Leggi tutti i contenuti
EUROLEGA – E’ doppietta tricolore
Il ritorno al glorioso Palalido, adesso Allianz Cloud Arena, porta bene all’Olimpia Milano; gli uomini di Poeta, infatti, dopo aver messo ko i campioni uscenti del Panathinaikos, riservano lo stesso trattamento ad un’altra delle grandi storiche del Vecchio Continente, il Real Madrid. Lo fanno con una ottima prestazione, nel giorno del ritorno del roster di Lorenzo Brown, che vale l’aggancio in classifica ai “Blancos”, all’ottavo posto. Dopo un primo tempo di studio, Milano allunga nel secondo periodo andando all’intervallo lungo sopra di 11, sul 50-39, nonostante i tanti rimbalzi offensivi concessi agli spagnoli. A scavare il gap, la gran precisione dei biancorossi lombardi dall’arco, un ottimo 10/17. Nel secondo tempo, le percentuali dell’Olimpia sono inevitabilmente scese, ma Milano l’ha portata a casa grazie ad una ottima difesa, chiudendo con il finale di 89-82. A far esultare Poeta, i 22 di Guduric, finalmente protagonista assoluto, 14 di LeDay, 13 di Brooks e 10 di Ellis e Shields.
Olimpia Milano – Real Madrid 89-82
Parziali: 23-21; 50-39, 66-60; 89-82
Olimpia Milano: Brown 8, Ellis 10, Ceccato n.e, Booker 2, Brooks 13, LeDay ,14, Ricci 3, Guduric 22, Shields 10, Nebo 7, Totè, Dunston. All.: Poeta.
Real Madrid: Lyles 14, Abalde 7, Campazzo 25, Okeke 7, Procida, Hezonja 11, Maledon 8, Deck 3, Tavares 2, Llull, Feliz 3, Len 2. All: Scariolo.

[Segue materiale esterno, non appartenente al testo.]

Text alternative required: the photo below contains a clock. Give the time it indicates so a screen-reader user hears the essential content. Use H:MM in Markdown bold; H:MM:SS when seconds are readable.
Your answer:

Oltre a Milano, il turno di Eurolega sorride anche alla Virtus Bologna, brava a reagire nel modo migliore alla prima sconfitta casalinga del suo torneo, nel turno precedente per mano dell’Hapoel Tel Aviv. Gli uomini di Ivanovic, infatti, espugnano uno dei parquet più caldi d’Europa, quello del Partizan Belgrado. Le “V Nere” giocano davvero una ottima partita, tornando ad esultare lontano da Bologna dopo due mesi. I felsinei mettono le cose in chiaro fin dal primo quarto, chiuso con cinque lunghezze di vantaggio, salvo poi subire la rimonta dei serbi che mettono la testa avanti, accumulando anche qualche lunghezza di vantaggio. Nel momento più duro, la Virtus è brava a reagire piazzando un parziale di 10-0, che vale il +3 all’intervallo lungo.
L’inerzia, tutta pitturata di bianconero, non cambia nel secondo tempo, con Pajola e compagni che allungano volando al +18 in avvio del periodo conclusivo, pilastro del successo poi decretato dall’86-68 finale. Dopo quale partita sottotono si rivede un ottimo Edwards, che chiude con 20 punti, ma vanno citate anche le prove di Morgan e Alston Jr., entrambi autori di 14 punti.
Partizan Belgrado – Virtus Bologna 68-86
Parziali: 19-24; 37-40; 52-63; 68-86
Partizan Belgrado: Milton 4, Washington 14, Osetkowski, Bosnjakovic, Marinkovic 9, Brown 15, Bonga 9, Lakic, Parker, Fernando 10, Calathes 7, Jones. All. Ocokoljic
Virtus Bologna: Vildoza 1, Edwards 20, Pajola 2, Niang 8, Smailagic 7, Alston Jr. 14, Hackett 5, Morgan 14, Diarra, Jallow 2, Diouf 9, Akele 4. All. Ivanovic
EUROCUP – Trento e Venezia a bersaglio
Non si ferma più l’Aquila Trento; gli uomini di Cancellieri, infatti, colgono la terza vittoria consecutiva in EuroCup, regolando, al termine di un confronto davvero emozionante il Buducnost. Per spuntarla ai bianconeri serve un tempo supplementare, al termine di un confronto sempre caratterizzato da un grande equilibrio. Trento chiude il primo quarto avanti di sei lunghezze, sul 42-36, poi la compagine montenegrina prende in mano le redini del confronto, chiudendo il terzo quarti avanti di tre lunghezze, nel periodo finale è emozione pura, con la partita che si allunga al supplementare. Nell’overtime, la partita scorre sui binari di un grande equilibrio, rotto da un libero di Steward che vale il 91-90 finale.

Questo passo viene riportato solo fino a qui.